Natural History of Human Papillomavirus Type 16 Virus-Like Particle Antibodies in Young Women

• Published in: Cancer epidemiology, biomarkers & prevention Vol. 13; no. 1; pp. 110 - 116
• Main Authors: HO, Gloria Y. F, STUDENTSOV, Yevgeniy Y, BIERMAN, Robert, BURK, Robert D
• Format: Journal Article
• Language: English
• Published: Philadelphia, PA American Association for Cancer Research 01.01.2004
• Subjects: Adult; Antibodies, Viral - isolation & purification; Biological and medical sciences; Cervical Intraepithelial Neoplasia - immunology; Cervical Intraepithelial Neoplasia - virology; Female; Female genital diseases; Gynecology. Andrology. Obstetrics; Humans; Medical sciences; Oncogene Proteins, Viral - immunology; Papillomaviridae - immunology; Papillomavirus Infections - immunology; Papillomavirus Infections - prevention & control; Prospective Studies; Repressor Proteins; Tumors; Uterine Cervical Neoplasms - immunology; Uterine Cervical Neoplasms - virology; Viral Load; Viral Vaccines - immunology; Human; Antibody; Virus like particle; Biological marker; Exploration; Papovaviridae; Uterine cervix; Malignant tumor; Female genital diseases; Papillomavirus; Virus; Human papillomavirus 16; Human papillomavirus; Cancerology; Immunological investigation; Evolution; Female; Woman; Uterine cervix diseases
• ISSN: 1055-9965; 1538-7755
• DOI: 10.1158/1055-9965.EPI-03-0191

Immunization with a vaccine of human papillomavirus (HPV) type 16 virus-like particles (VLPs) can reduce incidence of HPV-16 infection and its related cervical intraepithelial neoplasia.
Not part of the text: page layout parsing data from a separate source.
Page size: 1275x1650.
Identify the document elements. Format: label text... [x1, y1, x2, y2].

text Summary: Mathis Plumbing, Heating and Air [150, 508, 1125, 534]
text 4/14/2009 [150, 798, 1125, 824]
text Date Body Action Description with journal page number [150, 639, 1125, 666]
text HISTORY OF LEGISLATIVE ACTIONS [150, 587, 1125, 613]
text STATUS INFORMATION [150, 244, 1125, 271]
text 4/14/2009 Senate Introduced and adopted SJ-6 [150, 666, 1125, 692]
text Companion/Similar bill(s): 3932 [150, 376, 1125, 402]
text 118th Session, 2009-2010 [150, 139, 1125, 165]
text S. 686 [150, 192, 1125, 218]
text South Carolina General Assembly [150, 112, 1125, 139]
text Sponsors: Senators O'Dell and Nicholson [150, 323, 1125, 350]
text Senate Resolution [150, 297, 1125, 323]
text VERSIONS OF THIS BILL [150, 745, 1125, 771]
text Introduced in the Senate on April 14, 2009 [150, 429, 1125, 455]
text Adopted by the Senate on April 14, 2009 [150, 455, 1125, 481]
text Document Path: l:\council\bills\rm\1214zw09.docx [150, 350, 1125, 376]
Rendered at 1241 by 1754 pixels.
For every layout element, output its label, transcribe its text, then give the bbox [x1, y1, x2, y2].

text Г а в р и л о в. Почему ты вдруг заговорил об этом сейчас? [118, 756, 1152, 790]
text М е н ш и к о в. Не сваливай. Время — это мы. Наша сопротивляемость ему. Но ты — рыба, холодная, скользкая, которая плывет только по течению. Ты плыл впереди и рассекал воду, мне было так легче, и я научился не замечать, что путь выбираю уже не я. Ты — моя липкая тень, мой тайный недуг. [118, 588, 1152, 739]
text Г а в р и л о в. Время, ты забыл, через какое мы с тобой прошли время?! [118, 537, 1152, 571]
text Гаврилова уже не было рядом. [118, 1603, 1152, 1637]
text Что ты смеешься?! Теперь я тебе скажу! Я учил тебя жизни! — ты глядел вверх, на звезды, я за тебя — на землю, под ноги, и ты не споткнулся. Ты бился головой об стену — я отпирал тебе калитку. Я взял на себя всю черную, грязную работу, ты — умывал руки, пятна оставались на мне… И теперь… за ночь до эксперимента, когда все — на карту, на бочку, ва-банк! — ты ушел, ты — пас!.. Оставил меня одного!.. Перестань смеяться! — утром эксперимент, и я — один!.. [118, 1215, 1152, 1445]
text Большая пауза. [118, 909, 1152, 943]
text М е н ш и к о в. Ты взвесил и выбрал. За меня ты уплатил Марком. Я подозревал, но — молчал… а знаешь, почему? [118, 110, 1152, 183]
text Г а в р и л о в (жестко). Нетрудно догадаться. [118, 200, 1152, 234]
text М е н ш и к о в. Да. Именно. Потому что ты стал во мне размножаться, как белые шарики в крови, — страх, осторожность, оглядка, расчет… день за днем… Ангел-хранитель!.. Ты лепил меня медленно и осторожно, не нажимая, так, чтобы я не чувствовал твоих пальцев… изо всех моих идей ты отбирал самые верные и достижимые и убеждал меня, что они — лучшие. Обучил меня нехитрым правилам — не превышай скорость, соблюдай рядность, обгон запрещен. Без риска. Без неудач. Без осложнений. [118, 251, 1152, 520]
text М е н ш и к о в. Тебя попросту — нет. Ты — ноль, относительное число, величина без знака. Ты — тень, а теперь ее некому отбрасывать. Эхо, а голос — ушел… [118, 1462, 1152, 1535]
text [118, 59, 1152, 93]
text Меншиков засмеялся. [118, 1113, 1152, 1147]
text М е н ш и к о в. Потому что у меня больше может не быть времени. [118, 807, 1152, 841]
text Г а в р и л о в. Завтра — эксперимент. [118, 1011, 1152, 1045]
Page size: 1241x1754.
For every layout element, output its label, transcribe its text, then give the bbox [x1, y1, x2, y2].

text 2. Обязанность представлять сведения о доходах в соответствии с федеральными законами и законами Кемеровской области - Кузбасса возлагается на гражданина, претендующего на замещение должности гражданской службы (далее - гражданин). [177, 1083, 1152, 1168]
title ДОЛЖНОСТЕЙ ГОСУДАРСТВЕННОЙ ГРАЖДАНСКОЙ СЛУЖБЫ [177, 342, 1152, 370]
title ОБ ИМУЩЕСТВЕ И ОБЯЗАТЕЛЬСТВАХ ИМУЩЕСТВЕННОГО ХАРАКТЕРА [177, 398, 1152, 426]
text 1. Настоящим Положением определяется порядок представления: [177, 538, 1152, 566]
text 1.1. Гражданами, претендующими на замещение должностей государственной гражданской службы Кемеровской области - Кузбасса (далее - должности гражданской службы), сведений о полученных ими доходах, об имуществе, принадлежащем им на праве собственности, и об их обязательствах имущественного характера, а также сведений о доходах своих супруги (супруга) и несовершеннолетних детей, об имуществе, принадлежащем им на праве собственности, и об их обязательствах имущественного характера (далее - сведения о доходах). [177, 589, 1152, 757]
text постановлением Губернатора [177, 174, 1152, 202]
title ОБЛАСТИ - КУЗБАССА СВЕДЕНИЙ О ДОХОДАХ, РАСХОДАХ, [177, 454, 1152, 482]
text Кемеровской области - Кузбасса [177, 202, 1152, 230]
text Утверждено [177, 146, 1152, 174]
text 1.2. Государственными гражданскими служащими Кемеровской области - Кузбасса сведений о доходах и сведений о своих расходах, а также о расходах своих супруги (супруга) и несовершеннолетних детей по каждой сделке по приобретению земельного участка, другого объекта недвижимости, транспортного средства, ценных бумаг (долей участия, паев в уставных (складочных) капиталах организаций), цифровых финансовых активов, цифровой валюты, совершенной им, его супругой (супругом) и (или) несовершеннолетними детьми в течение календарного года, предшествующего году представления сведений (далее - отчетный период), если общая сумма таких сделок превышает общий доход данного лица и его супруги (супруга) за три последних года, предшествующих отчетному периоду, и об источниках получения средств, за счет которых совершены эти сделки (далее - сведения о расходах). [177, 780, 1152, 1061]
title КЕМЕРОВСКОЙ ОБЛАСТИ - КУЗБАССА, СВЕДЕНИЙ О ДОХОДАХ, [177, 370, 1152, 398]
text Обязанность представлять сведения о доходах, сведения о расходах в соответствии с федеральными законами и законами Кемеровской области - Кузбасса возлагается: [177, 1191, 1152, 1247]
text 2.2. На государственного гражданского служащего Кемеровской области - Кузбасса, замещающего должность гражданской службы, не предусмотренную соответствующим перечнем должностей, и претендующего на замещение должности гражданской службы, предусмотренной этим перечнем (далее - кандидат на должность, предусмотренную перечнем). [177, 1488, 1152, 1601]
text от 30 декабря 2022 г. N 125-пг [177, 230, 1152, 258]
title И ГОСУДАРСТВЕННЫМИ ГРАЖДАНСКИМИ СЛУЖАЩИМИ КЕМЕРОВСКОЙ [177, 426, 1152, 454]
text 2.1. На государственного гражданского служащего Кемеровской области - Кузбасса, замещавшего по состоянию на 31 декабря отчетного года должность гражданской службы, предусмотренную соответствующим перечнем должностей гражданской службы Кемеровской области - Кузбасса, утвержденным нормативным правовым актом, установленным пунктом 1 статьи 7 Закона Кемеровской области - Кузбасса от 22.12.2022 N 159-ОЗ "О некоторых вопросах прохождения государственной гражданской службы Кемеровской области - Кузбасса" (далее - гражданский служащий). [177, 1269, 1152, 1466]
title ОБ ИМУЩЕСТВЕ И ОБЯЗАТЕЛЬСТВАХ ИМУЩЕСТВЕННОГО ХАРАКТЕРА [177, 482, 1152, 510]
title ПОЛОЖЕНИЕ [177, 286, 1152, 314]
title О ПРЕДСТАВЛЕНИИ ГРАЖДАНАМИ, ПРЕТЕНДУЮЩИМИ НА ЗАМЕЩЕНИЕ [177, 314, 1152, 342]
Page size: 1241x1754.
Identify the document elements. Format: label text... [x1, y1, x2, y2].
However, development of detectable antibodies to VLPs does not always occur after natural HPV infection. This study examined prospectively for seroconversion and duration of antibodies to HPV-16 VLPs and their associated host and viral factors. Six-hundred eight subjects were tested for HPV DNA biannually and for IgG and IgA antibodies to HPV-16 VLPs annually for 3 years. Both IgG and IgA antibodies to HPV-16 VLPs were predominantly type specific. Women with cervicovaginal HPV-16 infection were 8–10 times more likely to seroconvert than those with infection of HPV-16-related types. Among subjects who had an incident infection with HPV-16, a maximum of 56.7% became seropositive for IgG within 8.3 months and 37.0% had IgA within 14 months. Detectable seroconversion was a slow process that required sufficient antigenic exposure associated with either a high viral load (relative risk = 5.7 for IgG) or persistent infection of HPV-16 (relative risk = 3.4 for IgA). The median duration for both types of antibodies was ∼36 months. Antibodies could persist for a long period of time if the initial antibody levels were high or if there was continued antigenic exposure.